**About this task**
Please write out the line containing "X722994Y183948D02*" and each line after it through the end of the data, exactly, and nothing else.

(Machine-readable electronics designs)
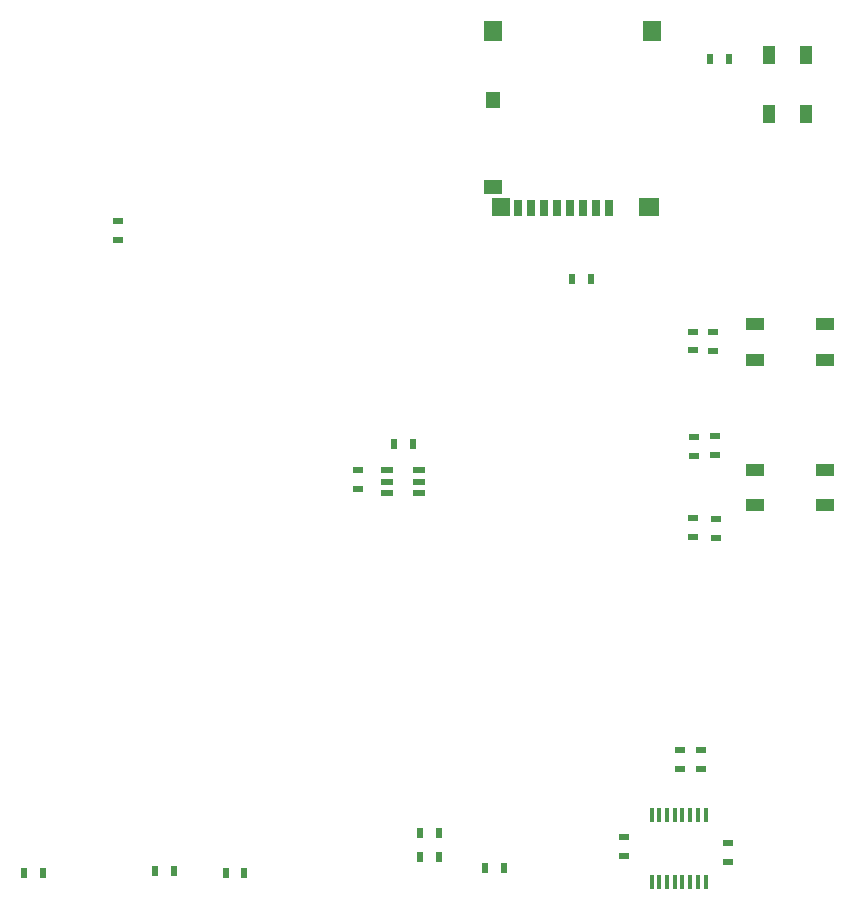
<source format=gtp>
G04*
G04 #@! TF.GenerationSoftware,Altium Limited,Altium Designer,21.6.4 (81)*
G04*
G04 Layer_Color=8421504*
%FSLAX44Y44*%
%MOMM*%
G71*
G04*
G04 #@! TF.SameCoordinates,B6620421-005C-40FD-BBE8-42AC4C8AC442*
G04*
G04*
G04 #@! TF.FilePolarity,Positive*
G04*
G01*
G75*
%ADD17R,0.6000X0.9500*%
%ADD18R,0.9500X0.6000*%
%ADD19R,1.0000X0.5000*%
%ADD20O,0.4000X1.2000*%
%ADD21R,1.5000X1.3000*%
%ADD22R,1.5000X1.7000*%
%ADD23R,1.2000X1.4000*%
%ADD24R,1.7000X1.5000*%
%ADD25R,1.6000X1.5000*%
%ADD26R,0.8000X1.4000*%
%ADD27R,1.0000X1.5000*%
%ADD28R,1.5500X1.0000*%
D17*
X655514Y637540D02*
D03*
X671514D02*
D03*
X542670Y168910D02*
D03*
X526670D02*
D03*
X527178Y148590D02*
D03*
X543178D02*
D03*
X597788Y138938D02*
D03*
X581788D02*
D03*
X362156Y134366D02*
D03*
X378156D02*
D03*
X504826Y498348D02*
D03*
X520826D02*
D03*
X772416Y823976D02*
D03*
X788416D02*
D03*
X318134Y136144D02*
D03*
X302134D02*
D03*
X207390Y134366D02*
D03*
X191390D02*
D03*
D18*
X699262Y149480D02*
D03*
Y165480D02*
D03*
X764286Y238886D02*
D03*
Y222886D02*
D03*
X747268Y238632D02*
D03*
Y222632D02*
D03*
X271272Y670434D02*
D03*
Y686434D02*
D03*
X787400Y159764D02*
D03*
Y143764D02*
D03*
X474472Y475662D02*
D03*
Y459662D02*
D03*
X757686Y419266D02*
D03*
Y435266D02*
D03*
X777122Y418592D02*
D03*
Y434592D02*
D03*
X776165Y488648D02*
D03*
Y504648D02*
D03*
X758415Y504148D02*
D03*
Y488148D02*
D03*
X758081Y577144D02*
D03*
Y593144D02*
D03*
X774678Y592961D02*
D03*
Y576961D02*
D03*
D19*
X498636Y475618D02*
D03*
Y466118D02*
D03*
Y456618D02*
D03*
X525636D02*
D03*
Y466118D02*
D03*
Y475618D02*
D03*
D20*
X722994Y126948D02*
D03*
X729494D02*
D03*
X735994D02*
D03*
X742494D02*
D03*
X748994D02*
D03*
X755494D02*
D03*
X761994D02*
D03*
X768494D02*
D03*
X722994Y183948D02*
D03*
X729494D02*
D03*
X735994D02*
D03*
X742494D02*
D03*
X748994D02*
D03*
X755494D02*
D03*
X761994D02*
D03*
X768494D02*
D03*
D21*
X588518Y715432D02*
D03*
D22*
X723518Y847432D02*
D03*
X588518D02*
D03*
D23*
Y789432D02*
D03*
D24*
X721018Y698932D02*
D03*
D25*
X595018D02*
D03*
D26*
X687018Y697932D02*
D03*
X676018D02*
D03*
X665018D02*
D03*
X654018D02*
D03*
X643018D02*
D03*
X632018D02*
D03*
X621018D02*
D03*
X610018D02*
D03*
D27*
X853946Y827640D02*
D03*
X821946D02*
D03*
Y777640D02*
D03*
X853946D02*
D03*
D28*
X869732Y599200D02*
D03*
X810732D02*
D03*
Y569200D02*
D03*
X869732D02*
D03*
X869296Y476293D02*
D03*
X810296D02*
D03*
Y446293D02*
D03*
X869296D02*
D03*
M02*

</source>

**Answer**
X722994Y183948D02*
D03*
X729494D02*
D03*
X735994D02*
D03*
X742494D02*
D03*
X748994D02*
D03*
X755494D02*
D03*
X761994D02*
D03*
X768494D02*
D03*
D21*
X588518Y715432D02*
D03*
D22*
X723518Y847432D02*
D03*
X588518D02*
D03*
D23*
Y789432D02*
D03*
D24*
X721018Y698932D02*
D03*
D25*
X595018D02*
D03*
D26*
X687018Y697932D02*
D03*
X676018D02*
D03*
X665018D02*
D03*
X654018D02*
D03*
X643018D02*
D03*
X632018D02*
D03*
X621018D02*
D03*
X610018D02*
D03*
D27*
X853946Y827640D02*
D03*
X821946D02*
D03*
Y777640D02*
D03*
X853946D02*
D03*
D28*
X869732Y599200D02*
D03*
X810732D02*
D03*
Y569200D02*
D03*
X869732D02*
D03*
X869296Y476293D02*
D03*
X810296D02*
D03*
Y446293D02*
D03*
X869296D02*
D03*
M02*

</source>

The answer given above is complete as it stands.